▶ TASK ITEM
Select every line below containing the word "software".

•••••

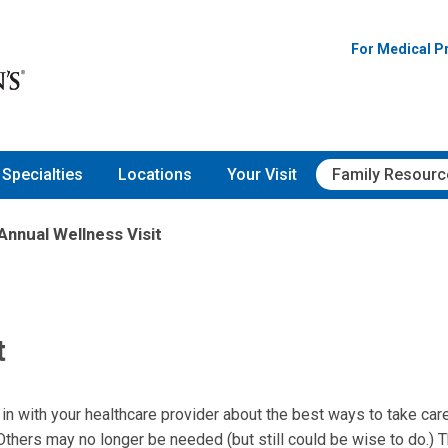
For Medical P
Specialties
Locations
Your Visit
Family Resourc
Annual Wellness Visit
t
 in with your healthcare provider about the best ways to take car
hers may no longer be needed (but still could be wise to do.) T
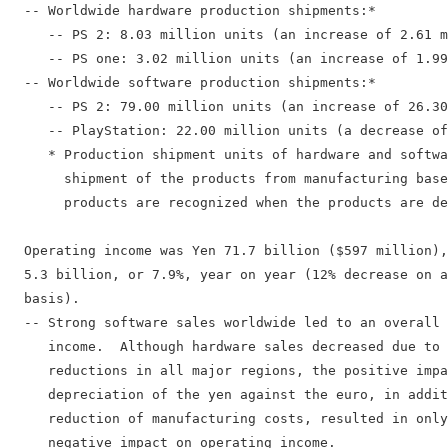
  -- Worldwide hardware production shipments:*

     -- PS 2: 8.03 million units (an increase of 2.61 m
     -- PS one: 3.02 million units (an increase of 1.99
  -- Worldwide software production shipments:*

     -- PS 2: 79.00 million units (an increase of 26.30
     -- PlayStation: 22.00 million units (a decrease of
     * Production shipment units of hardware and softwa
       shipment of the products from manufacturing base
       products are recognized when the products are de
  Operating income was Yen 71.7 billion ($597 million),
  5.3 billion, or 7.9%, year on year (12% decrease on a
  basis).

  -- Strong software sales worldwide led to an overall 
     income.  Although hardware sales decreased due to 
     reductions in all major regions, the positive impa
     depreciation of the yen against the euro, in addit
     reduction of manufacturing costs, resulted in only
     negative impact on operating income.
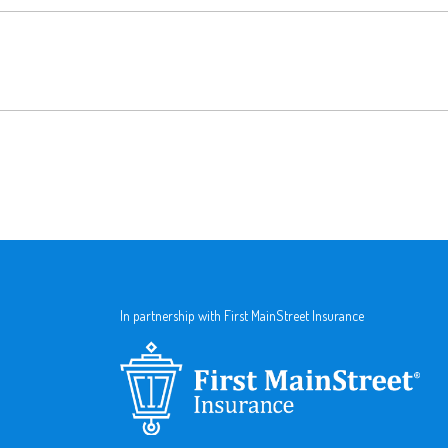
In partnership with First MainStreet Insurance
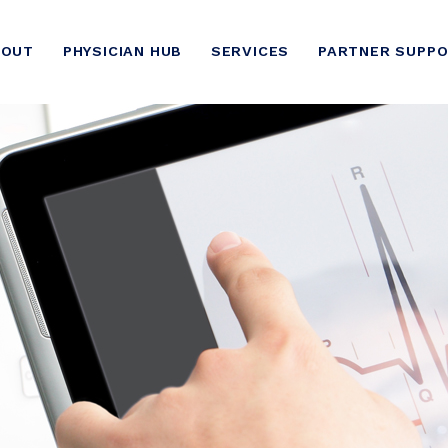
BOUT
PHYSICIAN HUB
SERVICES
PARTNER SUPP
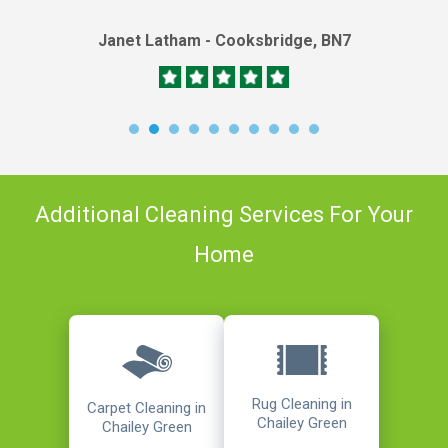
Janet Latham - Cooksbridge, BN7
Additional Cleaning Services For Your
Home
Rug Cleaning in
Carpet Cleaning in
Chailey Green
Chailey Green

•••••

▶ ANSWER SPACE
  -- Worldwide software production shipments:*
  -- Strong software sales worldwide led to an overall 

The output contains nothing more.